Hey Bore, do you think my Gamo XL54896585211364748787 will be strong enough to take down a Rino? I shot 3 Leppords and a Shark with it but i herd Rino's have pretty tughf skin.


----------



## Bore.224

One well placed BB or 8 grain pellet should put down that Rhino like the hammer of thor!!! Not sure of the model of pellet gun you speak of but if you are getting about 720 FPS you shold be good. Just make sure you piss off the Rhino first by throwing stones that way when he charges you will get a good shot at an Eye socket! Thank me later for the hot tip!! :beer:


----------



## TXpelletgunhunter

It's really funny to see grown men acting like little children. uke: :******: :eyeroll: FYI airguns are very lethal. Not the little daisies and crosmans but they high end ones. I have A airarms s410 ERB in .25 caliber. It shoots a 34 grain pellet at about 985 fps perfectly good for small game out to 100 yards


----------



## fishless

Water buffalo too !!!


----------



## Stonegoblet

Oh yeah? Well tell that to my Cape Buffalo Head mounted above my fireplace. We never recovered the pellet!


----------



## coyote_buster

Anyone want to come over and see my tyranasaurus rex mount. :beer:


----------



## jgat

:rollin:


----------



## Bore.224

Ahhh cmon txpelletgunhunter lighten up!!!!!!!

● **Dataset records**:

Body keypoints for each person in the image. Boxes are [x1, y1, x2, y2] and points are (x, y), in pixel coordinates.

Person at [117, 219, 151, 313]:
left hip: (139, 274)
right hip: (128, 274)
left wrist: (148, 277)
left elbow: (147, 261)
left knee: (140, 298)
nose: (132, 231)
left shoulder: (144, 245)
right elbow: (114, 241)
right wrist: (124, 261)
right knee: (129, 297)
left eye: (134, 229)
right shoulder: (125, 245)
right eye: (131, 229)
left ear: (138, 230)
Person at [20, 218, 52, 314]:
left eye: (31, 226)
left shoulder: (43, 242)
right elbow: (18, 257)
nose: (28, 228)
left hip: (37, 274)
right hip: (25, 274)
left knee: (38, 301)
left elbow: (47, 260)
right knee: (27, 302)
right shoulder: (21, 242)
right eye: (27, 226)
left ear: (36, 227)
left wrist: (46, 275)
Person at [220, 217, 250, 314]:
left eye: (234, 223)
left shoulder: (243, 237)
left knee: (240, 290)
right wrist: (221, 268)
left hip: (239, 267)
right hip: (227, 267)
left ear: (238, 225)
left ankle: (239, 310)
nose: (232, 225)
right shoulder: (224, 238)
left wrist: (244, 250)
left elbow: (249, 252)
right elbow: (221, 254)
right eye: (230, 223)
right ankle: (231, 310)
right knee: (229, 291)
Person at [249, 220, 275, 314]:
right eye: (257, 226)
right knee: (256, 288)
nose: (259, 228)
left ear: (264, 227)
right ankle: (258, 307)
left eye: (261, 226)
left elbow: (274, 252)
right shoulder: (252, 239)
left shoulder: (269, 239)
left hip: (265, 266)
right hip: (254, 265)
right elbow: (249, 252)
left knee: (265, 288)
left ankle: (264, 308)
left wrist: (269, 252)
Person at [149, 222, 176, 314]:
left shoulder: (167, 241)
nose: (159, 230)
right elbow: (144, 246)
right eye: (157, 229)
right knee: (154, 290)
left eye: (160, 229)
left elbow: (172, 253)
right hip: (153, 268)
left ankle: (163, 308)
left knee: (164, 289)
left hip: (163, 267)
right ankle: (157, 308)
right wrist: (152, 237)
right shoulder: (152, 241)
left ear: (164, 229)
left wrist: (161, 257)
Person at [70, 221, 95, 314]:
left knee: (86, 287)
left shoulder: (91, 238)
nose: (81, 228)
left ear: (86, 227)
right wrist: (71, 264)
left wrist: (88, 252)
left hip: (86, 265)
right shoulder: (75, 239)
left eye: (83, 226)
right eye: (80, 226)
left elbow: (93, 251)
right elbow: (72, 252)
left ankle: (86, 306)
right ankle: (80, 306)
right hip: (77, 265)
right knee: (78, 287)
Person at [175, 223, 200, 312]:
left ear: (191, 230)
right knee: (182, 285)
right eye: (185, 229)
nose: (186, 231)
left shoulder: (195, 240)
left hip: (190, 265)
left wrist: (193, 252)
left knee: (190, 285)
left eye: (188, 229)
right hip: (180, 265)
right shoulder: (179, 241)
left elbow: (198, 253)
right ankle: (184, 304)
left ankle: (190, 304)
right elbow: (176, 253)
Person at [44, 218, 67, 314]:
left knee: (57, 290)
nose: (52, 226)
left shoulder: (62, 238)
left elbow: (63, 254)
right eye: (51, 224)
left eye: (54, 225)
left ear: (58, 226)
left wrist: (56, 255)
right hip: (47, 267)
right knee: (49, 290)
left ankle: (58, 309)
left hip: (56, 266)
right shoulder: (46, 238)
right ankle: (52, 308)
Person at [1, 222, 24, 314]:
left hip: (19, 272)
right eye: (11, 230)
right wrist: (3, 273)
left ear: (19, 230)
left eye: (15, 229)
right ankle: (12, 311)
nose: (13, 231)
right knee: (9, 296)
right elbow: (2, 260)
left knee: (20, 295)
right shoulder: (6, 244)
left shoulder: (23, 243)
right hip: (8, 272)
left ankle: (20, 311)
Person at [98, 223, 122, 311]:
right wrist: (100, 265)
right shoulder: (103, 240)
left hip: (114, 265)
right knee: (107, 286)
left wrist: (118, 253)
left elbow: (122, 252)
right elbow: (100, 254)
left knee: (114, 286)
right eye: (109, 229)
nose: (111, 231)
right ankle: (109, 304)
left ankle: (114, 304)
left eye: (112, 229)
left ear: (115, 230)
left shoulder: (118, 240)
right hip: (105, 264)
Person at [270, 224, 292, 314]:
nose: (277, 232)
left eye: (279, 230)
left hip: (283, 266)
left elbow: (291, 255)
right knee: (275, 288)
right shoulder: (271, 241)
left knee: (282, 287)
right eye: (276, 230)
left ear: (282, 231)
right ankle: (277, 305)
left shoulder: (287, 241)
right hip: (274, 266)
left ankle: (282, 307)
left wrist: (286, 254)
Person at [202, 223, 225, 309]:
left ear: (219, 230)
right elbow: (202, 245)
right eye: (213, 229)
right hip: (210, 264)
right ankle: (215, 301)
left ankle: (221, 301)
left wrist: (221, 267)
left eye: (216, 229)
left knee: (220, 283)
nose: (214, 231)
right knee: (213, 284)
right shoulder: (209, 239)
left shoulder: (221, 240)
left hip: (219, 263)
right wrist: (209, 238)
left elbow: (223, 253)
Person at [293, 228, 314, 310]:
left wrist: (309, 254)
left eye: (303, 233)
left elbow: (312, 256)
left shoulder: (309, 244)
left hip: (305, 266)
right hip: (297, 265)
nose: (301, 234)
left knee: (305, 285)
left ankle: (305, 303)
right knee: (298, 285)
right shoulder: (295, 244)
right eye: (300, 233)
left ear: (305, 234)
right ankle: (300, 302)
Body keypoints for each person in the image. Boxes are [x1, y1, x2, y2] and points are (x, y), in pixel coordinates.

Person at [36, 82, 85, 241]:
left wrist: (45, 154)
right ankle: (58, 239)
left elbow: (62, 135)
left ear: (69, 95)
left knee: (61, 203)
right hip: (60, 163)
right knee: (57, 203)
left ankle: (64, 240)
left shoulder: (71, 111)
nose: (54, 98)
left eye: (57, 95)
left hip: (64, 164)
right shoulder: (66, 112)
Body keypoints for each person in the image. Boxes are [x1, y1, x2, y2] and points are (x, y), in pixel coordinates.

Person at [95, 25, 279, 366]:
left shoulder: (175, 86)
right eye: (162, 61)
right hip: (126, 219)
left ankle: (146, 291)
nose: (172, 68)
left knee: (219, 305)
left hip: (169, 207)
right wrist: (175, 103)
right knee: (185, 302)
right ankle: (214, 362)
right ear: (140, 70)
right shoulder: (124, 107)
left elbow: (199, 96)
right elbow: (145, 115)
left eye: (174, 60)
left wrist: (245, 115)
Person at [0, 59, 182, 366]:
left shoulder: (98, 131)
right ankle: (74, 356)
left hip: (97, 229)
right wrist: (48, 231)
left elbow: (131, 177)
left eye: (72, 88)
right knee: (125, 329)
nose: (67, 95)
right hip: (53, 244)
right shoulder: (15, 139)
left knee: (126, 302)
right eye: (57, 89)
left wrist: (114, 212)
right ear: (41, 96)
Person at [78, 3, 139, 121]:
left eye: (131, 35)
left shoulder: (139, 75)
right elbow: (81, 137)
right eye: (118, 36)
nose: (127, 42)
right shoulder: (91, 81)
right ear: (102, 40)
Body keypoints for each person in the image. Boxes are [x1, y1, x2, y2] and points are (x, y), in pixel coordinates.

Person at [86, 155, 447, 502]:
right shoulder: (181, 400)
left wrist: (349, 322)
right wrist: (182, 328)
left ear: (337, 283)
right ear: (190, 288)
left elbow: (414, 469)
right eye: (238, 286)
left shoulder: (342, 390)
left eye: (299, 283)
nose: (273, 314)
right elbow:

● **Things to do**:
1 – Do these statements agree with the airgun thread? Answer yes or no for each and quote the deciding words. (a) TXpelletgunhunter owns an airgun in .25 caliber. (b) Bore.224 knows the model of pellet gun the first poster names. (c) Stonegoblet says the pellet was recovered.
2 – List every username that heads a post in the airgun thread, giving each name once.
3 – Translate this sentence from the airgun thread into Spanish: "It's really funny to see grown men acting like little children."

● **Answers for this exercise**:
1 –
(a) Yes: "I have A airarms s410 ERB in .25 caliber."
(b) No: "Not sure of the model of pellet gun you speak of"
(c) No: "We never recovered the pellet!"

2 – Bore.224, TXpelletgunhunter, fishless, Stonegoblet, coyote_buster, jgat

3 – Es realmente gracioso ver a hombres adultos comportándose como niños pequeños.